Kaum Kurzarbeit trotz Krise: Was das für Chemnitz' Industrie bedeutet
Chemnitz - In Chemnitzer Industriebetrieben herrscht schlechte Stimmung. Für das kommende Jahr kündigt sich ein tiefgreifender Strukturwandel an, bei dem Arbeitsplätze in Größenordnungen wegzufallen drohen. Ein Warnzeichen ist paradoxerweise die relativ geringe Kurzarbeiterquote in der Stadt.
Im Herbst lag die Kurzarbeit in Chemnitz auf Vorjahresniveau: "Im Oktober haben 22 Betriebe im Agenturbezirk Kurzarbeit angezeigt mit 141 betroffenen Personen", teilt die Arbeitsagentur mit.
Wie es ab Januar weitergeht, dazu sei keine Einschätzung möglich. "Dass die Kurzarbeit aktuell nicht die Rolle spielt, ist ein Zeichen dafür, dass in den Firmen der Rotstift angesetzt wird", mutmaßt Martin Witschaß (39), Geschäftsführer für Standortpolitik bei der IHK Chemnitz.
"Es geht nicht nur um temporäre, sondern um strukturelle Probleme. Das führt dazu, dass sich Firmen von Geschäftsbereichen, die nicht mehr wettbewerbsfähig sind, verabschieden werden."
Auch bei der Agentur für Arbeit schlägt aktuell ein Seismograf aus, der nichts Gutes verheißt: "Derzeit ist ein gestiegener Beratungsbedarf auch zu den Leistungen zum Transfer-Kurzarbeitergeld festzustellen", heißt es auf TAG24-Anfrage von der Behörde.
Die IHK hatte bereits gewarnt
Dieses Geld wird gezahlt, wenn Firmen Insolvenz anmelden oder Massenentlassungen anstehen und Mitarbeiter in einer Transfergesellschaft für maximal ein Jahr beschäftigt werden.
"Im Vorfeld der Überlegungen zu einer einzurichtenden Transfergesellschaft ist ein Beratungsgespräch mit der Agentur für Arbeit zwingend erforderlich", so die Arbeitsagentur.

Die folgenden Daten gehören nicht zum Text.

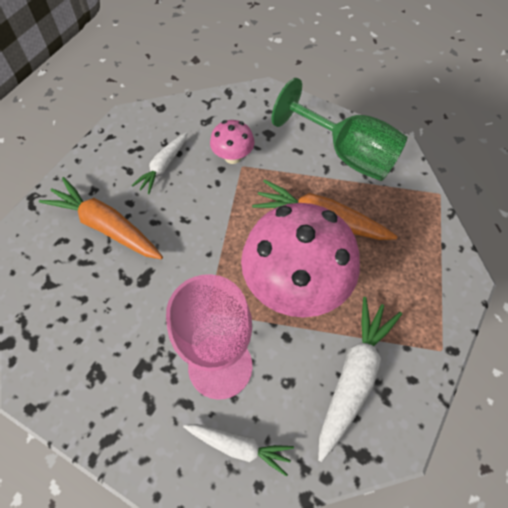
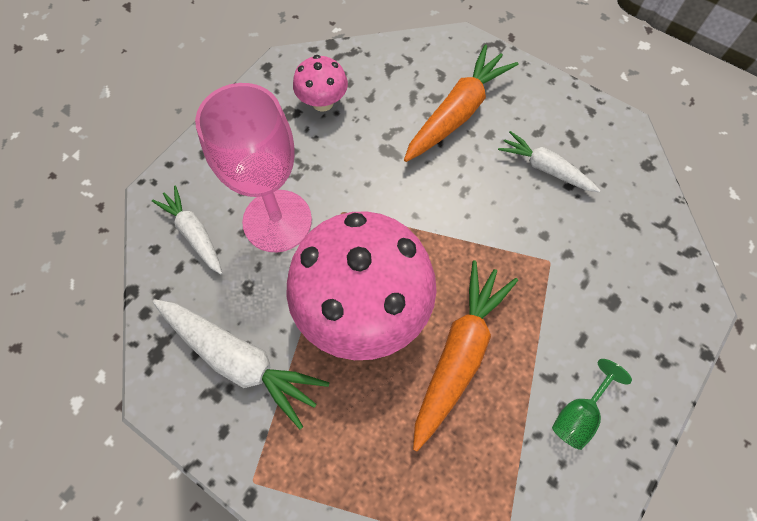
camera: 95 degrees right, 5 degrees up
(233, 156) = (565, 250): pink mushroom -> pink mushroom (322, 102)
(239, 446) = (194, 234): white carrot -> white carrot turned 120 degrees clockwise
(347, 154) = (579, 414): green goblet -> green goblet, size x0.45

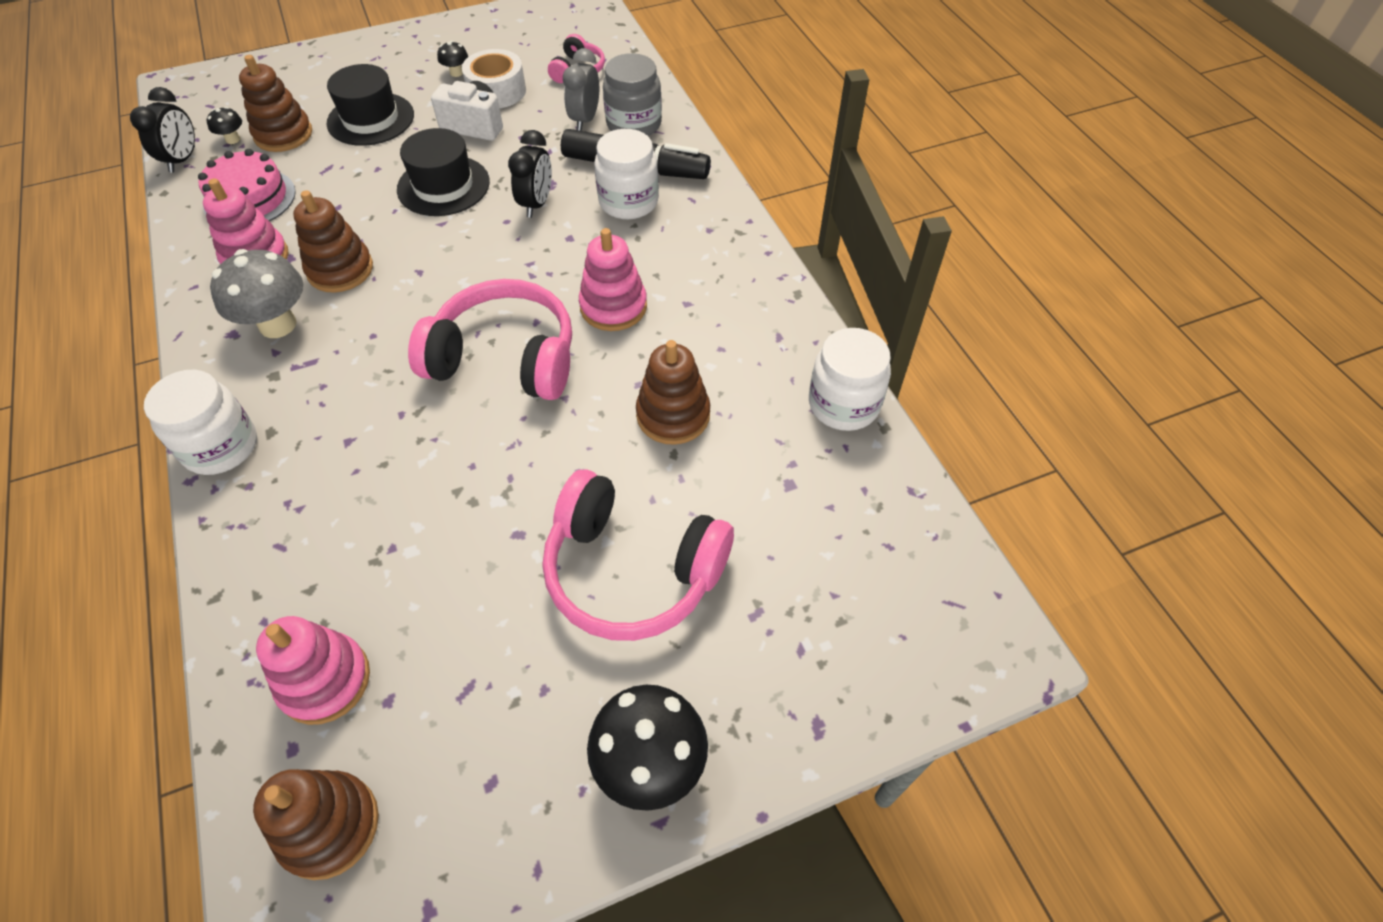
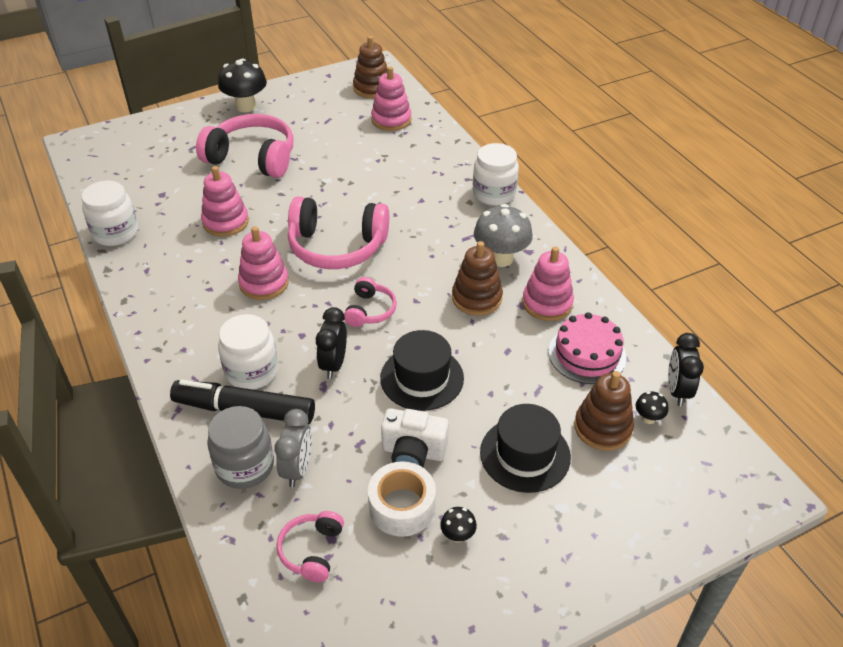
camera: 175 degrees right, 10 degrees down
(480, 262) = (370, 310): none -> pink headphones
(673, 415) = (225, 222): brown stacking toy -> pink stacking toy

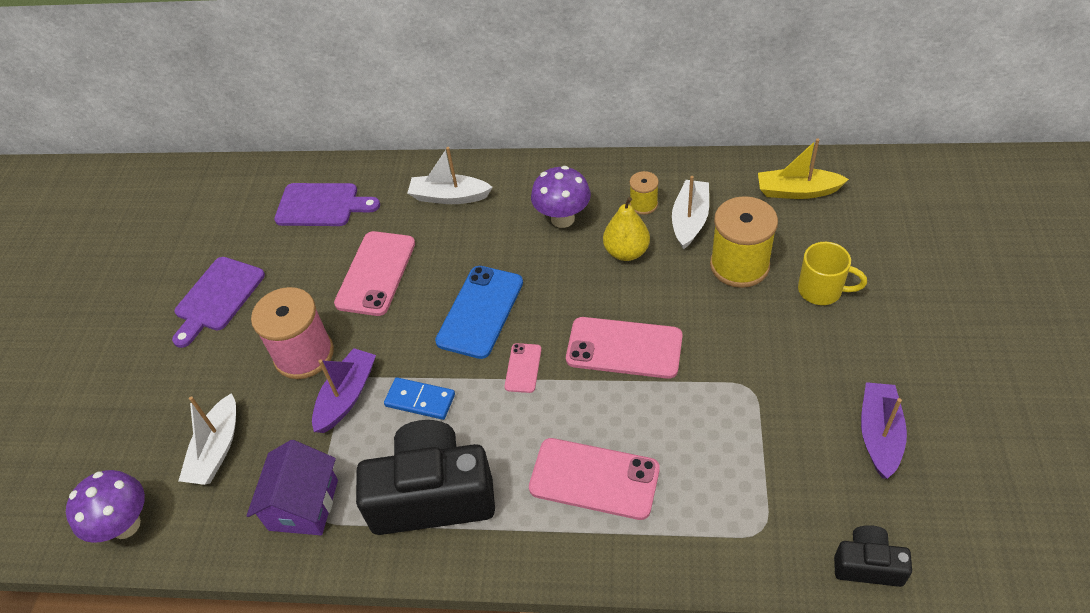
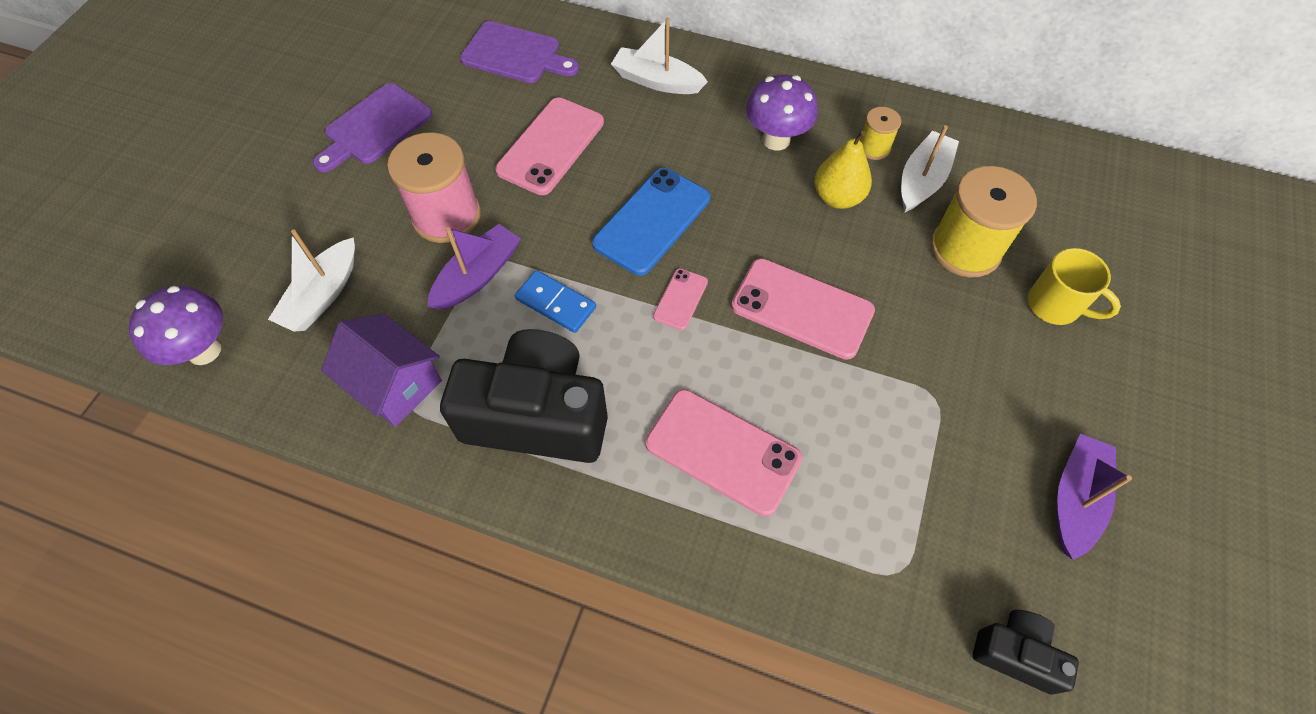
camera: 10 degrees right, 10 degrees up
(303, 505) = (395, 384): purple house -> purple house turned 75 degrees counterclockwise
(797, 191) = (1059, 179): yellow boat -> none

Die IHK Chemnitz hatte bereits bei der Veröffentlichung der jüngsten Konjunkturumfrage Alarm geschlagen: Im Industriesektor sackte die Lageeinschätzung der Unternehmen innerhalb eines Jahres so stark ab wie in keiner anderen Branche - von minus drei auf minus 17 Bewertungspunkte.
Mehr als ein Drittel der Firmen plant Personalabbau. Das sind mehr als beim bisherigen Negativrekord aus dem Corona-Frühjahr 2020.
Harte Zeiten
Von Mandy Schneider
VW, Bosch, Ford, Thyssenkrupp - noch ist der angekündigte massive Stellenabbau dieser Riesen für viele ein fernes Dröhnen aus der Tagesschau. Doch spätestens der Jahreswechsel könnte für zahlreiche Chemnitzer eine Zäsur werden. Und dabei werden weitaus mehr Jobs auf dem Spiel stehen, als die der VW-Motorenwerker.
Erstmals seit vielen Jahren droht auch in unserer Stadt ein Abbau von Wertschöpfung in Größenordnungen. Die Chef-Etagen bereiten sich vor. Im günstigeren Fall, indem sie Kurzarbeit anzeigen, im schlimmsten Fall mit Entlassungen oder gar einem Insolvenzantrag für ganze Unternehmen.
Wenn Arbeitsplätze in der Industrie wegfallen, ist das eine Entwicklung, die Chemnitz ins Herz trifft. Wir sind eine Industriestadt. Es wird Auswirkungen haben auf die Steuereinnahmen der Stadt, die schon jetzt um einen Haushalt ringen muss, weil explodierende Kosten immer weniger Spielraum für Wünschenswertes lässt.
Und es wird zweifellos Auswirkungen haben auf die anstehende Bundestagswahl, bei der sich auch jeder Chemnitzer sorgfältig überlegen sollte, wem er zutraut, die Karre aus dem Dreck zu ziehen.